Coen Emma, Del Fiol Guilherme, Kaphingst Kimberly A, Borsato Emerson, Shannon Jackie, Smith Hadley Stevens, Masino Aaron, Allen Caitlin G
Clemson University.
University of Utah.
Res Sq. 2024 Aug 29:rs.3.rs-4986527. doi: 10.21203/rs.3.rs-4986527/v1.
The growing demand for genomic testing and limited access to experts necessitate innovative service models. While chatbots have shown promise in supporting genomic services like pre-test counseling, their use in returning positive genetic results, especially using the more recent large language models (LLMs) remains unexplored.
This study reports the prompt engineering process and intrinsic evaluation of the LLM component of a chatbot designed to support returning positive population-wide genomic screening results.
We used a three-step prompt engineering process, including Retrieval-Augmented Generation (RAG) and few-shot techniques to develop an open-response chatbot. This was then evaluated using two hypothetical scenarios, with experts rating its performance using a 5-point Likert scale across eight criteria: tone, clarity, program accuracy, domain accuracy, robustness, efficiency, boundaries, and usability.
The chatbot achieved an overall score of 3.88 out of 5 across all criteria and scenarios. The highest ratings were in Tone (4.25), Usability (4.25), and Boundary management (4.0), followed by Efficiency (3.88), Clarity and Robustness (3.81), and Domain Accuracy (3.63). The lowest-rated criterion was Program Accuracy, which scored 3.25.

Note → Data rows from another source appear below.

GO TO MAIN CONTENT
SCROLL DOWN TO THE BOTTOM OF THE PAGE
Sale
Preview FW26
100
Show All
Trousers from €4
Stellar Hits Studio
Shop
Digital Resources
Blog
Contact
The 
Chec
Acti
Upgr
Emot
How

The LLM handled open-ended queries and maintained boundaries, while the lower Program Accuracy rating indicates areas for improvement. Future work will focus on refining prompts, expanding evaluations, and exploring optimal hybrid chatbot designs that integrate LLM components with rule-based chatbot components to enhance genomic service delivery.

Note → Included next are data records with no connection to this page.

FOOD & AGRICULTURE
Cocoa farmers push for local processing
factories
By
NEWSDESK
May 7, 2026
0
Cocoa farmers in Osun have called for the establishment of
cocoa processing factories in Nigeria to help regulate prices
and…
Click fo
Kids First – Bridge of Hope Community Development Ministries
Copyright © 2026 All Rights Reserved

对基因组检测的需求不断增长,且获取专家服务的机会有限,这就需要创新的服务模式。虽然聊天机器人在支持诸如检测前咨询等基因组服务方面已显示出前景,但它们在返回阳性基因检测结果方面的应用,尤其是使用更新的大语言模型(LLM)的情况仍未得到探索。
本研究报告了一个旨在支持返回全人群基因组筛查阳性结果的聊天机器人的大语言模型组件的提示工程过程和内在评估。
我们采用了一个三步提示工程过程,包括检索增强生成(RAG)和少样本技术来开发一个开放式响应聊天机器人。然后使用两个假设场景对其进行评估,专家们使用5点李克特量表对其在八个标准上的表现进行评分:语气、清晰度、程序准确性、领域准确性、稳健性、效率、边界和可用性。
在所有标准和场景下,聊天机器人的总体得分为3.88分(满分5分)。评分最高的是语气(4.25分)、可用性(4.25分)和边界管理(4.0分),其次是效率(3.88分)、清晰度和稳健性(3.81分)以及领域准确性(3.63分)。评分最低的标准是程序准确性,得分为3.25分。
大语言模型处理了开放式查询并保持了边界,而较低的程序准确性评分表明存在改进的空间。未来的工作将集中在完善提示、扩大评估以及探索将大语言模型组件与基于规则的聊天机器人组件相结合的最佳混合聊天机器人设计,以增强基因组服务的提供。